╭─ Records

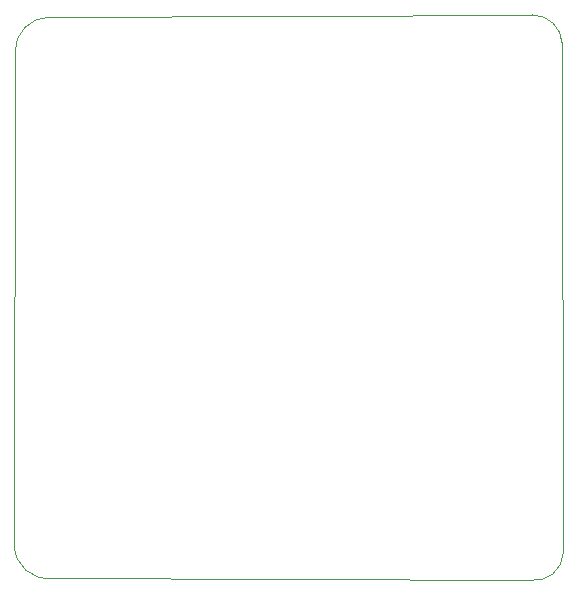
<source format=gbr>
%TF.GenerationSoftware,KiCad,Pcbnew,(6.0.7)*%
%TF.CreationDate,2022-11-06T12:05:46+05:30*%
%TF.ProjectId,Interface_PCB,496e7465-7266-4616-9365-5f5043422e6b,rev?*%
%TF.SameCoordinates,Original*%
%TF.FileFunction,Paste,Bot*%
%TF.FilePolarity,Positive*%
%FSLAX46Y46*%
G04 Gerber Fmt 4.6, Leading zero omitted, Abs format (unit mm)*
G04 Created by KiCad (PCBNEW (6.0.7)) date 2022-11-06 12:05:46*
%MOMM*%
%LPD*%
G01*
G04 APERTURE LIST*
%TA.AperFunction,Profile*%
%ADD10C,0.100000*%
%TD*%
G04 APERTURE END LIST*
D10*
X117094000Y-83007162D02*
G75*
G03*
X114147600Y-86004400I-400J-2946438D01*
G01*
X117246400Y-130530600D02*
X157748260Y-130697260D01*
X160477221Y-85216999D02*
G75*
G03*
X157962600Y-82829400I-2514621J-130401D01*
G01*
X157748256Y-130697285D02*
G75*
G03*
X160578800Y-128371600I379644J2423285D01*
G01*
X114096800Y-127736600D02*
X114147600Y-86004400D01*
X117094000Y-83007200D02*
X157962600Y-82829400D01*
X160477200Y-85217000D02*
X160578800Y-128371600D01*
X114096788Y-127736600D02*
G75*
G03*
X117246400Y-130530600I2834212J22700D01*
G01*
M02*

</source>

╰─

The whole listing must come back verbatim, with no pictures included.

<source format=gbr>
%TF.GenerationSoftware,KiCad,Pcbnew,(6.0.7)*%
%TF.CreationDate,2022-11-06T12:05:46+05:30*%
%TF.ProjectId,Interface_PCB,496e7465-7266-4616-9365-5f5043422e6b,rev?*%
%TF.SameCoordinates,Original*%
%TF.FileFunction,Paste,Bot*%
%TF.FilePolarity,Positive*%
%FSLAX46Y46*%
G04 Gerber Fmt 4.6, Leading zero omitted, Abs format (unit mm)*
G04 Created by KiCad (PCBNEW (6.0.7)) date 2022-11-06 12:05:46*
%MOMM*%
%LPD*%
G01*
G04 APERTURE LIST*
%TA.AperFunction,Profile*%
%ADD10C,0.100000*%
%TD*%
G04 APERTURE END LIST*
D10*
X117094000Y-83007162D02*
G75*
G03*
X114147600Y-86004400I-400J-2946438D01*
G01*
X117246400Y-130530600D02*
X157748260Y-130697260D01*
X160477221Y-85216999D02*
G75*
G03*
X157962600Y-82829400I-2514621J-130401D01*
G01*
X157748256Y-130697285D02*
G75*
G03*
X160578800Y-128371600I379644J2423285D01*
G01*
X114096800Y-127736600D02*
X114147600Y-86004400D01*
X117094000Y-83007200D02*
X157962600Y-82829400D01*
X160477200Y-85217000D02*
X160578800Y-128371600D01*
X114096788Y-127736600D02*
G75*
G03*
X117246400Y-130530600I2834212J22700D01*
G01*
M02*

</source>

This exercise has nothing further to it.